Mercredi 30 septembre 2009, par Michel de Poncins // La France

« Chiens » battus, « chiens » couchés, les Français sont pour un « oui » ou pour un « non » condamnés à la « niche »... Jusqu’à quand ?

LES NICHES FISCALES

C’est un problème récurrent comme tous les problèmes créés par des gouvernements dirigistes depuis des décennies.

La dernière nouvelle vient de Monsieur Gilles Carrez, qui a annoncé récemment que le pouvoir renonçait à limiter les célèbres « niches ». Leur coût représenterait 70 milliards pour le budget. Le rêve du pouvoir était de fabriquer une nouvelle usine à gaz administrative : limitation globale, franchise sur leurs montants cumulés ou autres complications.

Pour ce pouvoir, il est à présent urgent d’attendre ; en effet, il mijote deux impôts nouveaux dont la taxe carbone et il trouve que ces deux pilules sont déjà pénibles à faire avaler par les citoyens, encore que la docilité surprenante de ces citoyens soit connue.

La difficulté inextricable existe depuis longtemps et nous allons voit pourquoi.

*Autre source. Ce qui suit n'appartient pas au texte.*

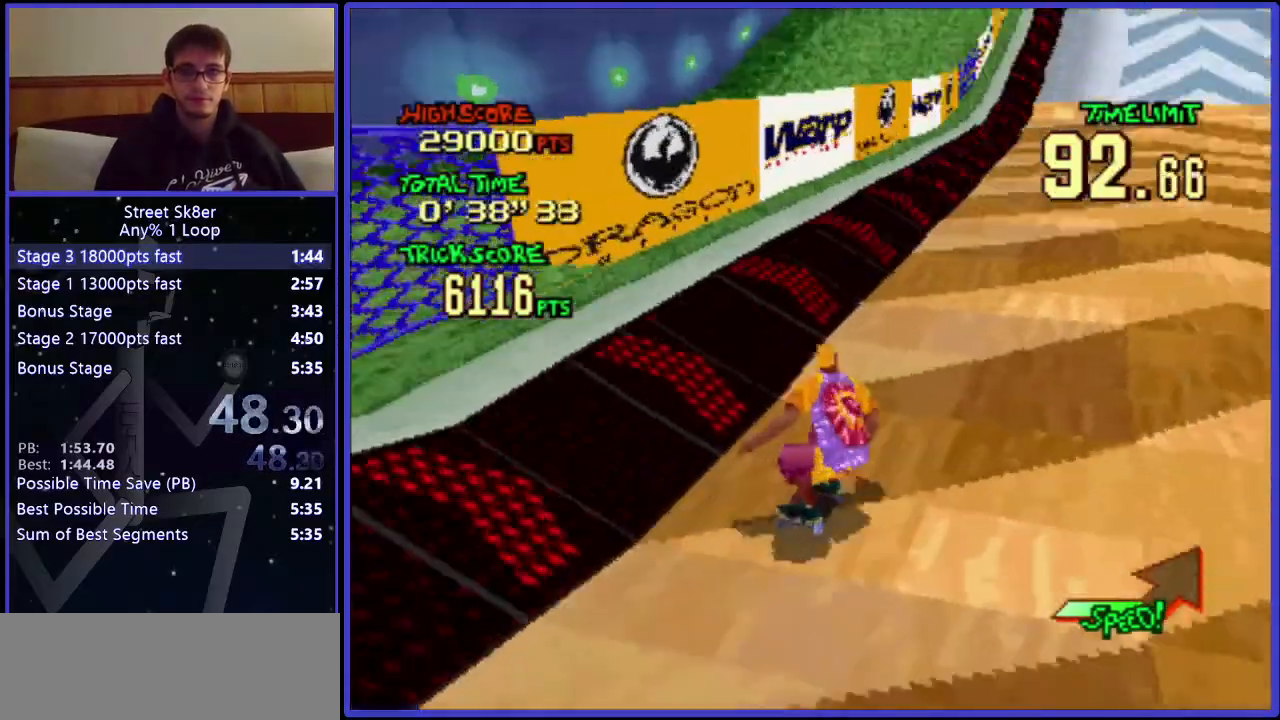
{"keys": ["w"], "events": [[317, "right", "down"], [500, "right", "up"]]}
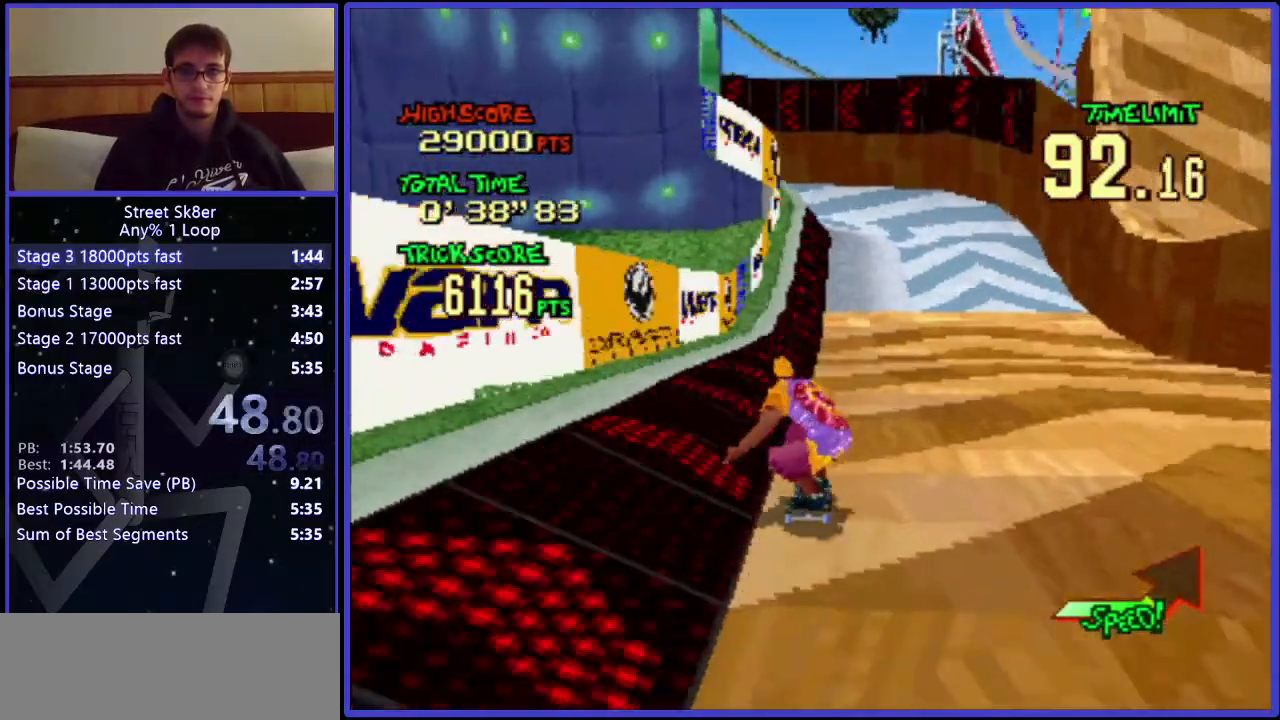
{"keys": ["w"], "events": []}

En 2003 déjà, Le pouvoir était comme aujourd’hui complètement affolé ; dépensant à tout va « comme aujourd’hui », il cherchait de l’argent partout. Pratiquant « comme aujourd’hui » la hausse des tarifs publics et l’accroissement des impôts locaux, il lui fallait des milliards en plus. Il avait donc, sous couleur de simplifier, lancé l’idée de raboter ou de supprimer certaines « niches » fiscales qui à l’époque étaient évalués à 50 milliards. Il a « comme aujourd’hui » reculé.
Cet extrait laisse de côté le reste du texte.